Irish surgeon, president of the RCSI

Edward Hallaran Bennett (9 April 1837, Charlotte Quay, Cork – 21 June 1907, Dublin) was an Irish surgeon, now remembered for describing Bennett's fracture.

==Life==
Bennett was born at Charlotte Quay, Cork, the fifth and youngest son of the leading barrister and judge Robert Bennett, Recorder of Cork, and his wife Jane Saunders Hallaran. Both his grandfathers, James Bennett and William Saunders Hallaran, were well-known doctors: Hallaran wrote extensively on insanity. Another of Edward's close relatives was James Richard Bennett (died 1830), a distinguished lecturer in anatomy in Paris.

Bennett attended Hamblin and Porter's School in Cork, and the Academic Institute in Hardcourt Street. He studied at Trinity College Dublin, gaining a BA, and MB before graduating with a M.Ch. in 1859 and M.D. in 1864. He was professor of anatomy and surgery at the Trinity College from 1873 to 1906. He studied fractures, dislocations and bone diseases, recording them at the Pathology Museum at the Trinity College.
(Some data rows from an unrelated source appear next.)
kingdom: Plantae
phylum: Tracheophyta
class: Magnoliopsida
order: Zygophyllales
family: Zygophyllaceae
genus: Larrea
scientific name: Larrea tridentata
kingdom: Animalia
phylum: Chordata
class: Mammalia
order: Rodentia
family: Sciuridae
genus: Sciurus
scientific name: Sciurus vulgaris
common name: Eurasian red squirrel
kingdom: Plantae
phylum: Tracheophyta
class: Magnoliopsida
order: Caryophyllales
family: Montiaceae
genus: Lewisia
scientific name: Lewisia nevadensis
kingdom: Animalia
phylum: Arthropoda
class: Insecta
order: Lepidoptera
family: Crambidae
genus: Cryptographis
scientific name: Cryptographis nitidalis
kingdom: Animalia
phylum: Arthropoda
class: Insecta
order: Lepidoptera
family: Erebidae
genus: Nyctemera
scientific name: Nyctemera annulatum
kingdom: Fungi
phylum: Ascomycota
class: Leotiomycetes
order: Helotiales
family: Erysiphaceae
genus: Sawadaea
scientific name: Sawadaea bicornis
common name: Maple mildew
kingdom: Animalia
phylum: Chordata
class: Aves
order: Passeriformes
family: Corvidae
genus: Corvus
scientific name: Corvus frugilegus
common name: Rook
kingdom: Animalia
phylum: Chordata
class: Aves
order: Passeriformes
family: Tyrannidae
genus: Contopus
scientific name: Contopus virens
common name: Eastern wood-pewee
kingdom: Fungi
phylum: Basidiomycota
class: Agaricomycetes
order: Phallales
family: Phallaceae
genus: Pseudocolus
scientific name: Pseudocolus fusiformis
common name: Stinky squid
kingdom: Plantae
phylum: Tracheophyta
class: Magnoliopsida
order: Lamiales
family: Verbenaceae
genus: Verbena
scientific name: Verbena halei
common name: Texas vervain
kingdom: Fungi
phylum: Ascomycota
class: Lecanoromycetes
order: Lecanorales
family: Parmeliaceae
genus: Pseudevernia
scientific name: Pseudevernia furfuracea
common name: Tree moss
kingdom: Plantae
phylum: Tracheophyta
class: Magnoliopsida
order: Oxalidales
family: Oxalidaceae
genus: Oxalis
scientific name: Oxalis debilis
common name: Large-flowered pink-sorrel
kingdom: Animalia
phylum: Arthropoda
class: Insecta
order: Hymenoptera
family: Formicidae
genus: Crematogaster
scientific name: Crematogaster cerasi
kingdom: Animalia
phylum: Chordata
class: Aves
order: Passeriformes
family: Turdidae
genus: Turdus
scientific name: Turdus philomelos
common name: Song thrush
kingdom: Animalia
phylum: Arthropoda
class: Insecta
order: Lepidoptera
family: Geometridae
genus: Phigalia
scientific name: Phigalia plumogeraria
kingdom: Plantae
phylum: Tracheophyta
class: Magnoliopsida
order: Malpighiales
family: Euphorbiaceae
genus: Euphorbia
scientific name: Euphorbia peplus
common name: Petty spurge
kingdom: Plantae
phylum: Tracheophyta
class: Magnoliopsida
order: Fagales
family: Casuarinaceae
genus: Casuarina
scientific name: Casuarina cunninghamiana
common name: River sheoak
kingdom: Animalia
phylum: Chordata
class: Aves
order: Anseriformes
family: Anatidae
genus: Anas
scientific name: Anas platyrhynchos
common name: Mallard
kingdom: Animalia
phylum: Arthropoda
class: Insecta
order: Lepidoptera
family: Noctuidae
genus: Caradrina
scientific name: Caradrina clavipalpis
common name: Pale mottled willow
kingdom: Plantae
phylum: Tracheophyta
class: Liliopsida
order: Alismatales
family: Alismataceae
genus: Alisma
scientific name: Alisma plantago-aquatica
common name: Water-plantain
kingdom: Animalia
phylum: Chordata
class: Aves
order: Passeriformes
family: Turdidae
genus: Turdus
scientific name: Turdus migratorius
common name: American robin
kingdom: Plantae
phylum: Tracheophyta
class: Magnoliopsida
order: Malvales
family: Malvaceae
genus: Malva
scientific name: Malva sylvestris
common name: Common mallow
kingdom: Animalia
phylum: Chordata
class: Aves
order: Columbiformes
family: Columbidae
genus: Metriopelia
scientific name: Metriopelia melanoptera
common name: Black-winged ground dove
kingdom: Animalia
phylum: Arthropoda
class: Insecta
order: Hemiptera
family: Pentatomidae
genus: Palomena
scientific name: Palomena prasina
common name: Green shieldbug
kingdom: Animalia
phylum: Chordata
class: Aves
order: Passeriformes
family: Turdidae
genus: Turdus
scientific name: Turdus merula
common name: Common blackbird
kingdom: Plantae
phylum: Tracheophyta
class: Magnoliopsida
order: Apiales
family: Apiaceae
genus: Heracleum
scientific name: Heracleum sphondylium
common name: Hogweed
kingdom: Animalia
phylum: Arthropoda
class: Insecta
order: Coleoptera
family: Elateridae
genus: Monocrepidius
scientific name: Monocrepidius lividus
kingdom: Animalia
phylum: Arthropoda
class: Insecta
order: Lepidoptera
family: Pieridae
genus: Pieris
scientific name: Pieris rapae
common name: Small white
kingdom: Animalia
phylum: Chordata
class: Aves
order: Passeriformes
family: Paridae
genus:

He described his eponymous fracture at the British Medical Association meeting in Cork in 1880. He is said to have introduced antiseptic technique to Dublin, and became president of the Royal College of Surgeons in Ireland.

He married in 1870 Frances Conolly Norman, daughter of Conolly Norman of County Donegal, and cousin of the leading alienist Conolly Norman, and had two daughters, one of whom predeceased him.